No parecía existir un destino más inadecuado para un joven de catorce años que apunta creativamente al infinito y académicamente al cero. Claro que… ¿adónde llevarlo? CES parecía un experimento que podía adaptarse a su complejidad. Lo cierto es que las palabras de Recuero sonaban mucho mejor que su aspecto. Y todo lo que dijo aquella noche en el Leber dibujaba un escenario que parecía diseñado para Aleix. CES no era BUP, pero tampoco era Formación Profesional, que eran las dos opciones que se le planteaban para seguir estudiando a cualquier niño español que hubiese completado la EGB.
CES era un híbrido entre ambas, un curso de iniciación al bachillerato de dos años en que el alumno elegía su plan de estudios.
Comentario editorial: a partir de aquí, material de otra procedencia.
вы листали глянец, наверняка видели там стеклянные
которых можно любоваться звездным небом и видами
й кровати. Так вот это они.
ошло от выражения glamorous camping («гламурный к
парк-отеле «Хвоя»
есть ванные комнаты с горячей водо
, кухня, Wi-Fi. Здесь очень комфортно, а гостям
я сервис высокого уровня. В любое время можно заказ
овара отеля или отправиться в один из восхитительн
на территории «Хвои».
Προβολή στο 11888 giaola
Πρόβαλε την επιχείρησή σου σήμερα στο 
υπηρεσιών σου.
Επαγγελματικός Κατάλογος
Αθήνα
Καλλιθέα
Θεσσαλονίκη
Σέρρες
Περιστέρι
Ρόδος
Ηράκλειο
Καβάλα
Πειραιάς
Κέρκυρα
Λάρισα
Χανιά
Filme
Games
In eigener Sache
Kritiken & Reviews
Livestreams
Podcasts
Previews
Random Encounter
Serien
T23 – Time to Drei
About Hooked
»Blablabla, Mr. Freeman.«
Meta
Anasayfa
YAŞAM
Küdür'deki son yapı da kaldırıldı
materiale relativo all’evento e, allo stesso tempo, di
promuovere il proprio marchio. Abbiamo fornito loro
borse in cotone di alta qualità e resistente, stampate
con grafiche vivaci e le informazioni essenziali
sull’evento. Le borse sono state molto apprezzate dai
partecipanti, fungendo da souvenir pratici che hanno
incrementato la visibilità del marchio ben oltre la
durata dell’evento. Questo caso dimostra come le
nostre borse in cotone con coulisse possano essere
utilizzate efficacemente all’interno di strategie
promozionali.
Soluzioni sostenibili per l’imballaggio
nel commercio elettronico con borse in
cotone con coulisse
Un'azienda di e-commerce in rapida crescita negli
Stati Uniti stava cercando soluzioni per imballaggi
Había cuatro troncos: Administración, Imagen y Sonido, Letras y Ciencias. Al completar los dos años de CES, el alumno desembocaba o bien en 3º de BUP o bien en 3º de Formación Profesional. Aleix eligió Letras y enfilar el camino del BUP.
A finales de los ochenta muchos padres empezaban a confundirse con la longevidad de la sociedad del bienestar. Había un concurso de televisión en el que participó Jordi Labanda donde podías ganar un apartamento en la costa del Mar Menor. Cuando todavía no había nada parecido a una Ley de Costas.